• Task statement:
Whenever a line below mentions the word "each", that line should be copied.
── Data for review
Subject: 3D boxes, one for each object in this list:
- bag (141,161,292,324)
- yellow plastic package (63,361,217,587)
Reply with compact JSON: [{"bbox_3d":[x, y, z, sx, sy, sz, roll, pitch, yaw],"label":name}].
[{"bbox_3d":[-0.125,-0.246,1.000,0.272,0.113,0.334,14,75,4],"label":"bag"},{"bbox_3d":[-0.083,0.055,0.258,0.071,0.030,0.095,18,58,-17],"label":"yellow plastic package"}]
────
── Data for review
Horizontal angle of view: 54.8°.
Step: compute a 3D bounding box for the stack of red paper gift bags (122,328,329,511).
────
── Data for review
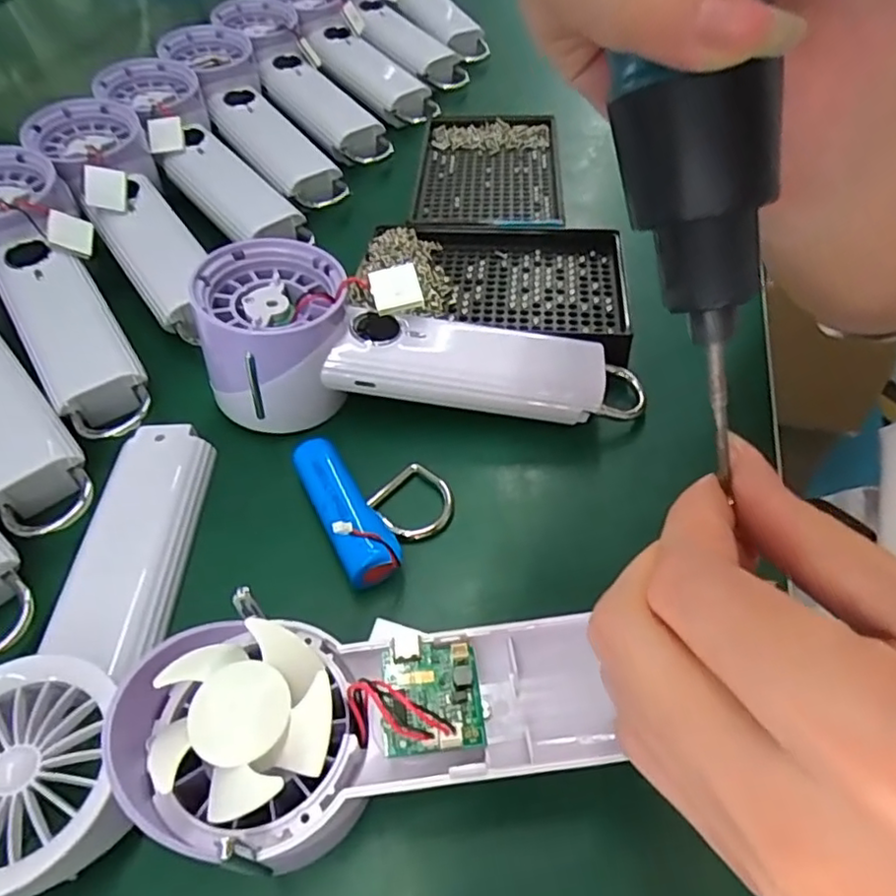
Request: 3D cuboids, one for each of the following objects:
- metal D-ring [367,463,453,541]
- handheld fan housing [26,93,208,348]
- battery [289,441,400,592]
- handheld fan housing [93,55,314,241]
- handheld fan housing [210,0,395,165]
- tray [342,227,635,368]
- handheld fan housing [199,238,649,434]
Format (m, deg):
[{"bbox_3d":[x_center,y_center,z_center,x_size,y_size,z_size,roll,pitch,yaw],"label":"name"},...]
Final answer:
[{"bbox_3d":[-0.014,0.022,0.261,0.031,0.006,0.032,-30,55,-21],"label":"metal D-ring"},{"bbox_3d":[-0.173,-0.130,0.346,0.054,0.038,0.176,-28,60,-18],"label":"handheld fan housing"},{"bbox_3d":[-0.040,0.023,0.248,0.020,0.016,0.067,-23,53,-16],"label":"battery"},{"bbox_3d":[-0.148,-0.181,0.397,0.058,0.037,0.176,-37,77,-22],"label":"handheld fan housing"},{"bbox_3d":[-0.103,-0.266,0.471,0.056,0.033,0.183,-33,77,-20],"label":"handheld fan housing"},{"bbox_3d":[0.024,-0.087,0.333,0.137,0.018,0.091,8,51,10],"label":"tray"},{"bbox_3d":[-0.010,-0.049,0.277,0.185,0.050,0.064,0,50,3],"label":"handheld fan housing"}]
────
• Worked solution:
Subject: 3D boxes, one for each object in this list:
Request: 3D cuboids, one for each of the following objects:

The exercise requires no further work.